[Page text]
((

Utilities Library
The utilities library contains several miscellaneous functions. This topic describes each of the functions.
- LCASE: Converts the letters in a string literal to lower case based on the given locale.
- UCASE: Converts the letters in a string literal to upper case based on the given locale.
- bitap_fuzzy: Performs fuzzy string matching using the Bitap algorithm.
- cpp::fuzzy_match: Compares the given string to the specified pattern and returns a score.
- cpp::levenshtein_dist: Calculates the Levenshtein distance between two strings.
- damerauLevenshteinDistance: Calculates the Damerau-Levenshtein distance between two strings.
- maskFirstNChars: Masks the beginning N characters with asterisks (*).
- maskLastNChars: Masks the last N characters with asterisks (*).
- regex: Creates a JSON string with all of the matches for the specified regular expression.
The URI for the utilities is <http://cambridgesemantics.com/anzograph/utilities#>
. For readability, the syntax for each function below includes the prefix util:
, defined as PREFIX util: <http://cambridgesemantics.com/anzograph/utilities#>
.
LCASE
This function converts the letters in a string literal to lower case according to the rules of the specified locale.
Syntax
util:LCASE(text, locale)
text
|
string |
The string literal to convert to lower case. |
locale
|
string |
The locale to use for the conversion. |
Returns
string |
The string with lower case characters. |
UCASE
This function converts all letters in a string to upper case according to the rules of the specified locale.
Syntax
util:UPPER(text, locale)
text
|
string |
The string value to convert to upper case. |
locale
|
string |
The locale to use for the conversion. |
Returns
string |
The string with upper case characters. |
bitap_fuzzy
This function performs fuzzy string matching using the Bitap algorithm. The function evaluates whether the specified text contains a string that is approximately equal to the given pattern, where approximate equality is determined in terms of Hamming distance.
Syntax
util:bitap_fuzzy(pattern, text, k)

))

[Instruction A]
Using the utilities library page, decide whether each statement agrees with it: (i) maskLastNChars masks the last N characters with asterisks; (ii) bitap_fuzzy judges approximate equality by Levenshtein distance; (iii) the regex function produces an XML string of matches. Answer yes or no for each, and quote the words from the page that settle it.
[Instruction B]
Retype the stretch of the utilities library page from "- damerauLevenshteinDistance: Calculates" through "lower case according to the rules of the specified locale.", with no changes.
The rows after this text play no part in any of this work.

[Information supplied]
((

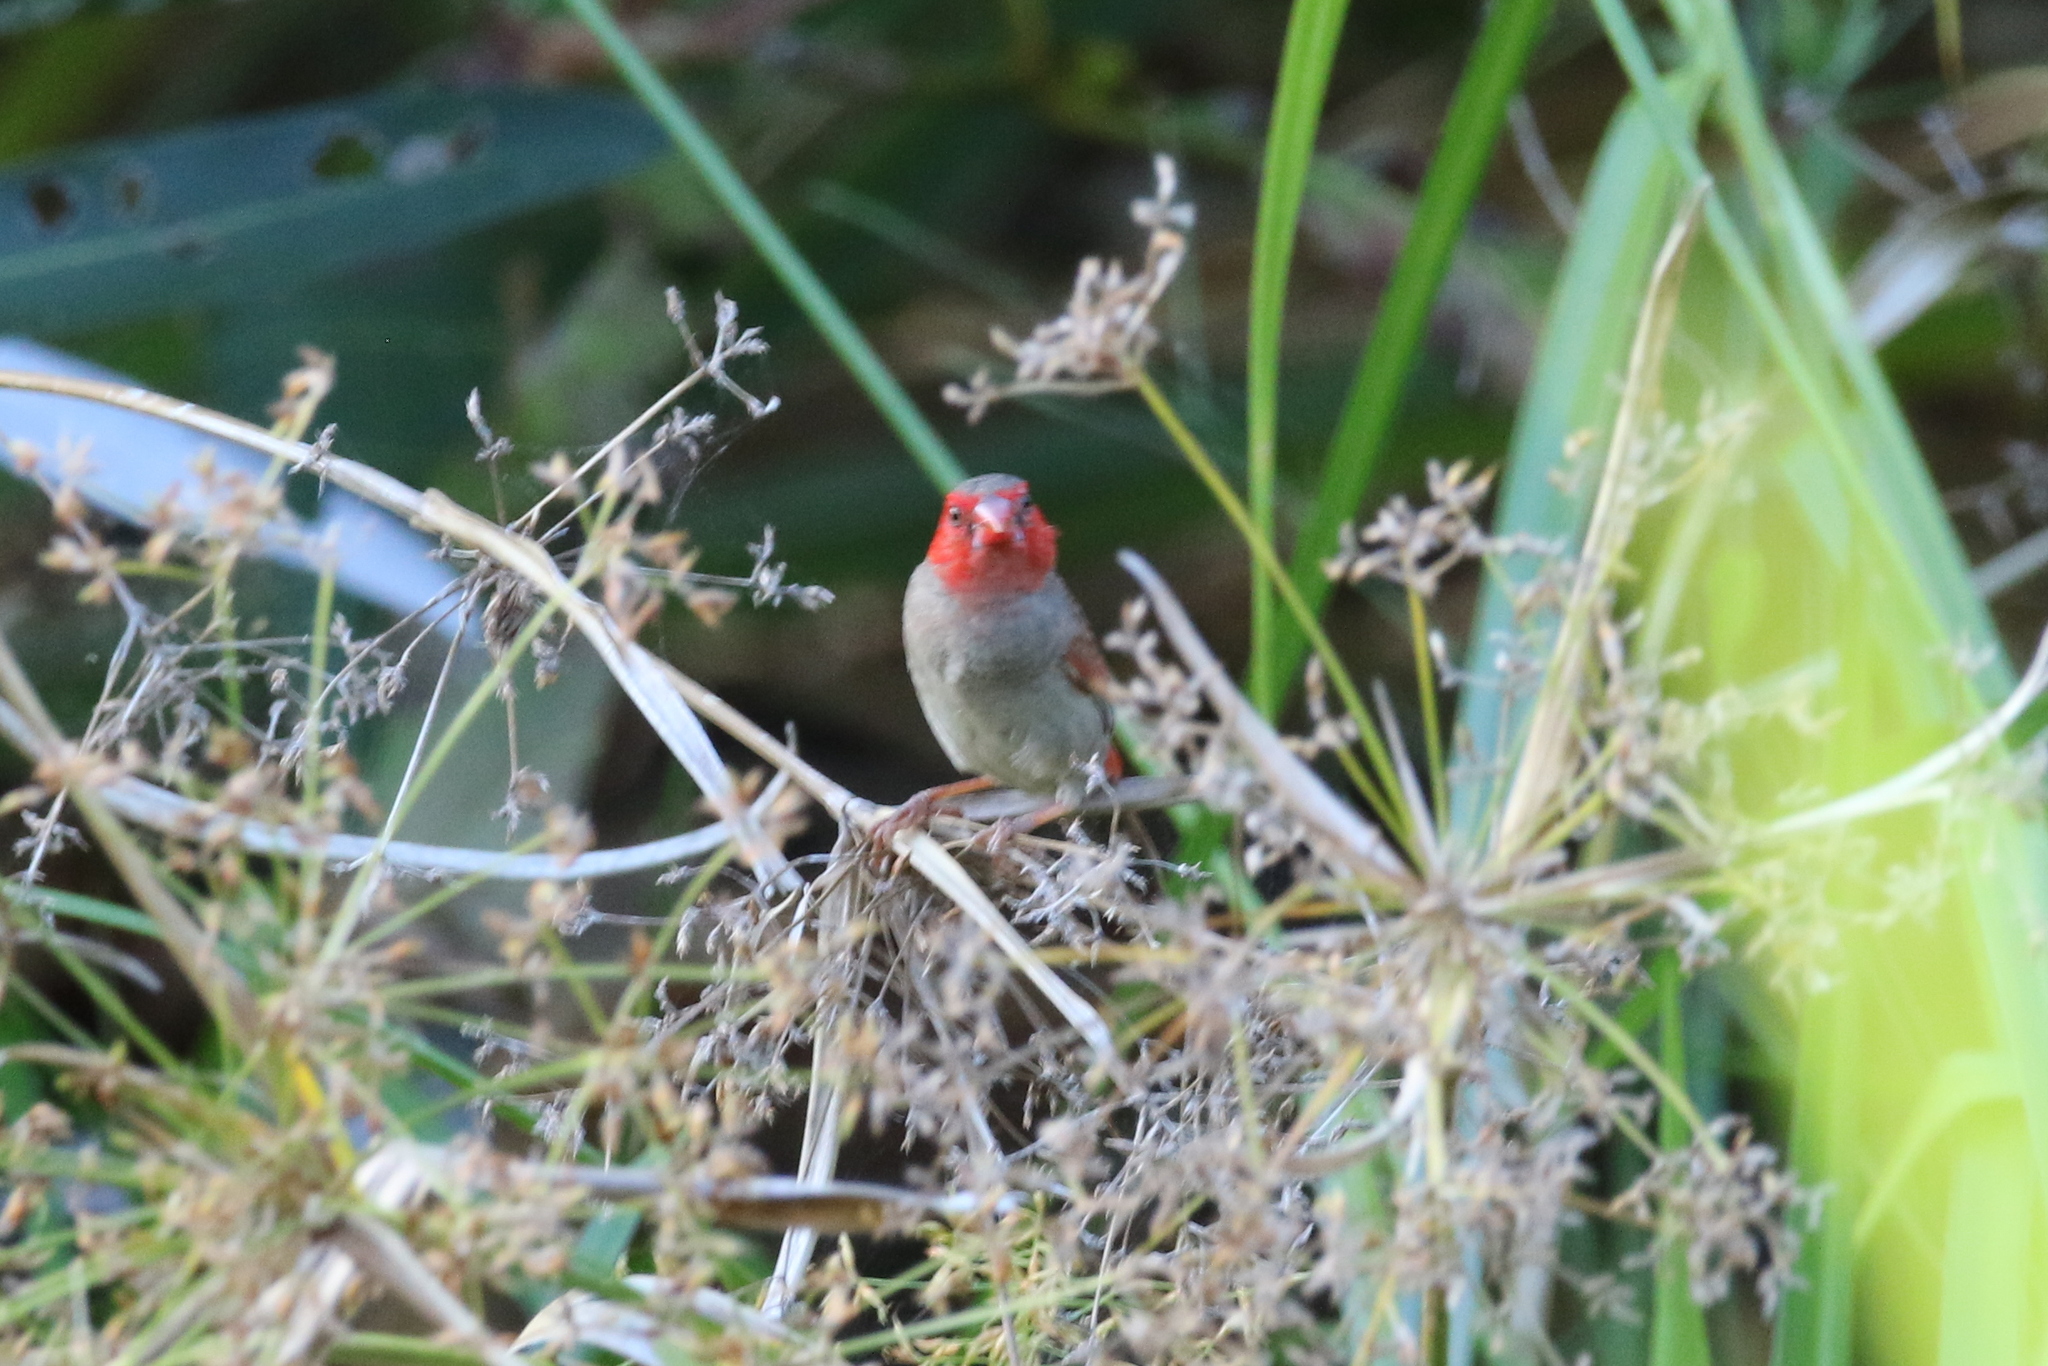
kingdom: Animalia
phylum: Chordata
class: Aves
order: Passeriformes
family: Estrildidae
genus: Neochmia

))
((

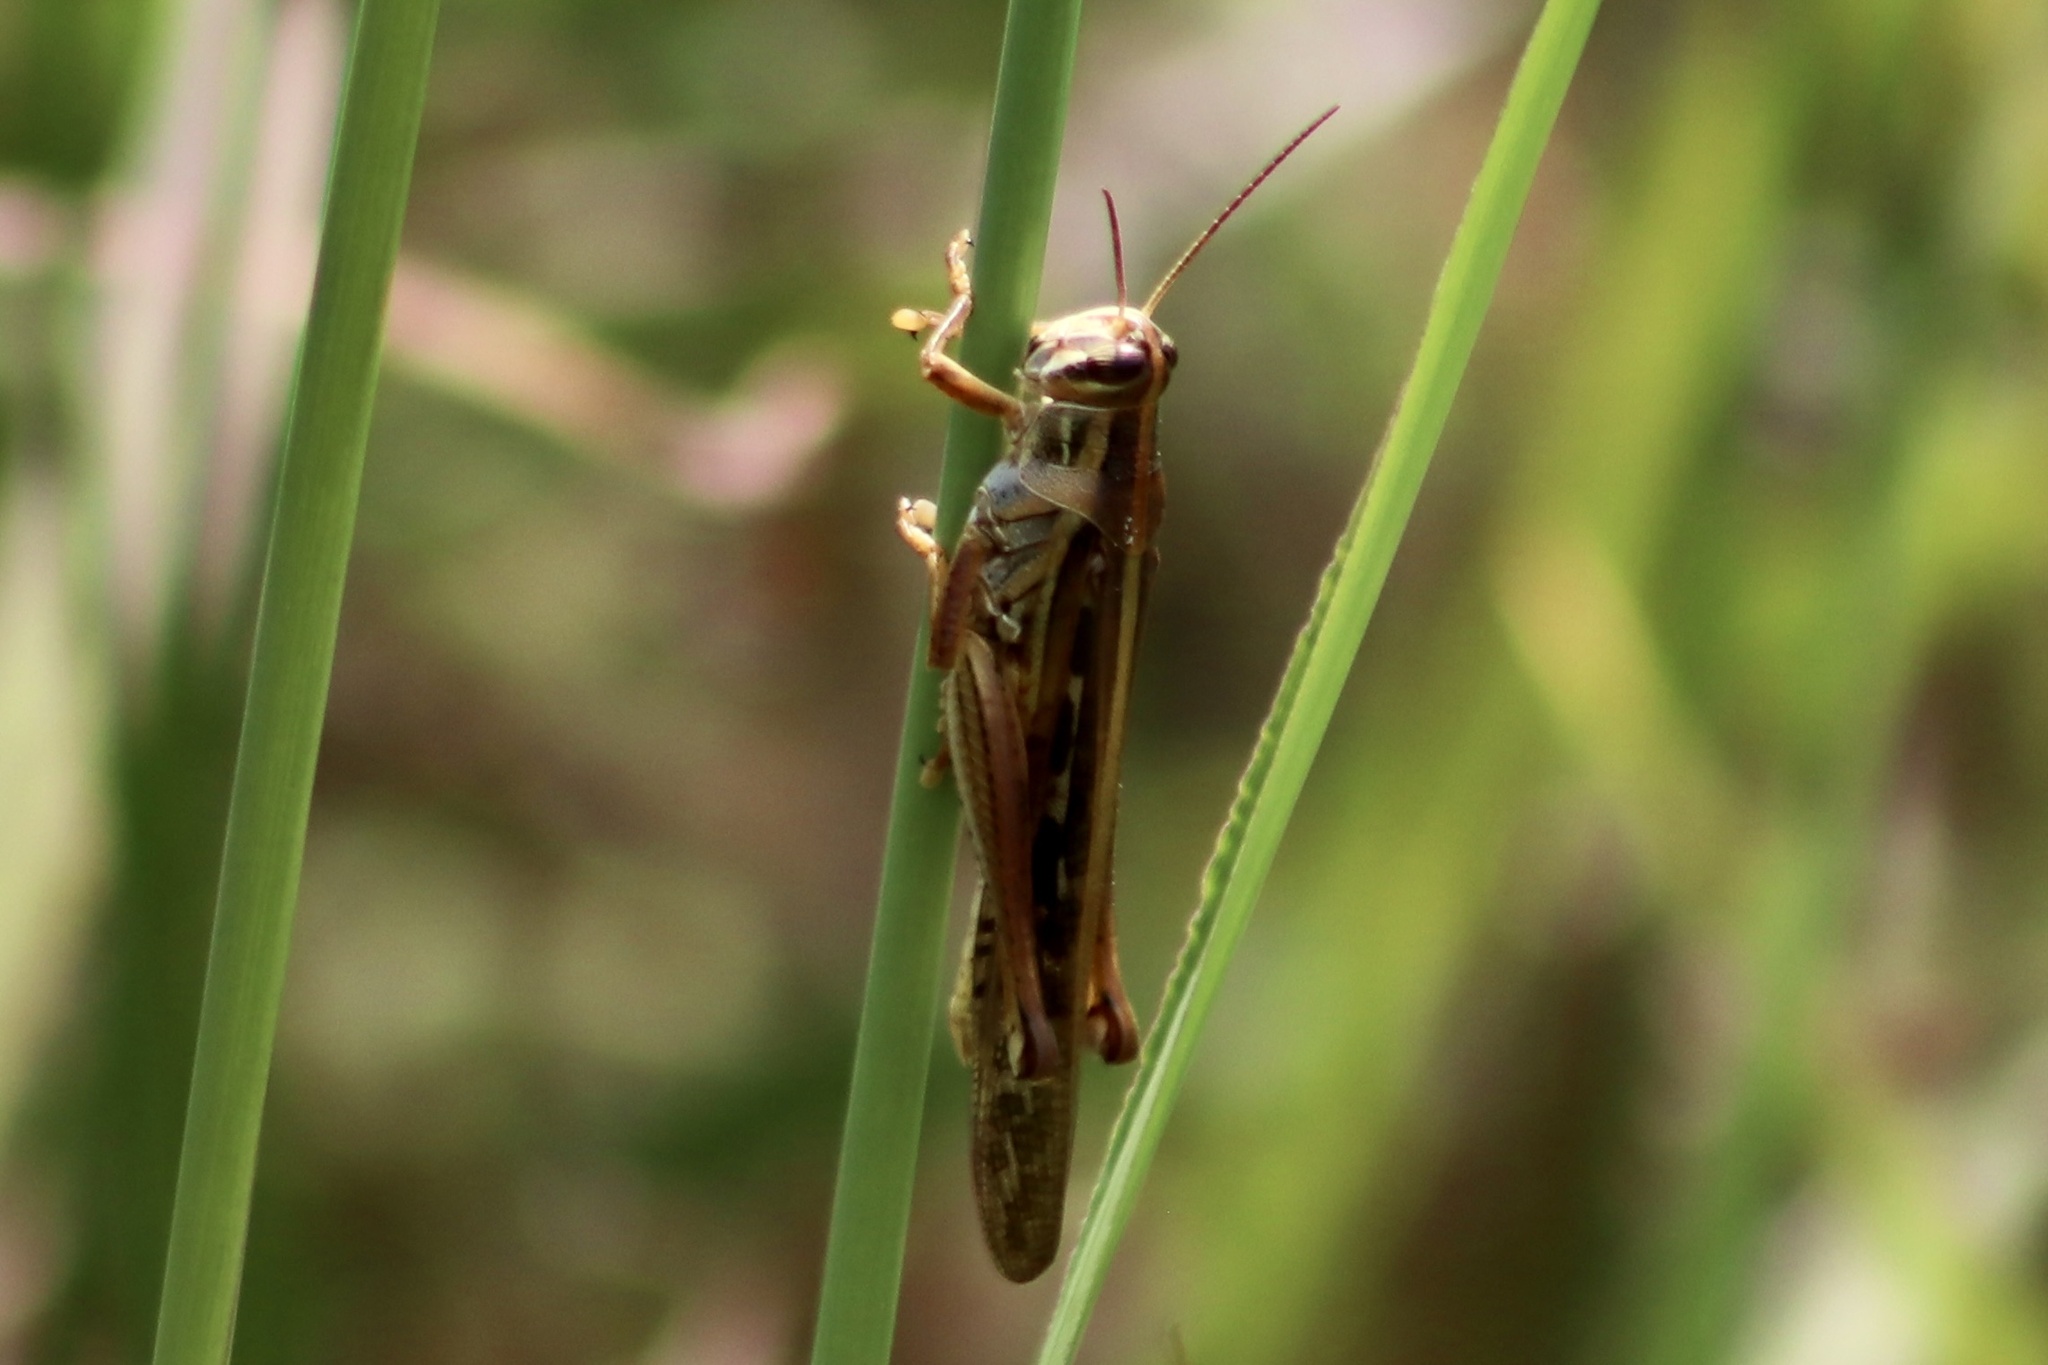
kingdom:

))

[Complete output A]
(i) Yes: "Masks the last N characters with asterisks (*)."
(ii) No: "where approximate equality is determined in terms of Hamming distance."
(iii) No: "Creates a JSON string with all of the matches for the specified regular expression."

[Complete output B]
- damerauLevenshteinDistance: Calculates the Damerau-Levenshtein distance between two strings.
- maskFirstNChars: Masks the beginning N characters with asterisks (*).
- maskLastNChars: Masks the last N characters with asterisks (*).
- regex: Creates a JSON string with all of the matches for the specified regular expression.
The URI for the utilities is <http://cambridgesemantics.com/anzograph/utilities#>
. For readability, the syntax for each function below includes the prefix util:
, defined as PREFIX util: <http://cambridgesemantics.com/anzograph/utilities#>
.
LCASE
This function converts the letters in a string literal to lower case according to the rules of the specified locale.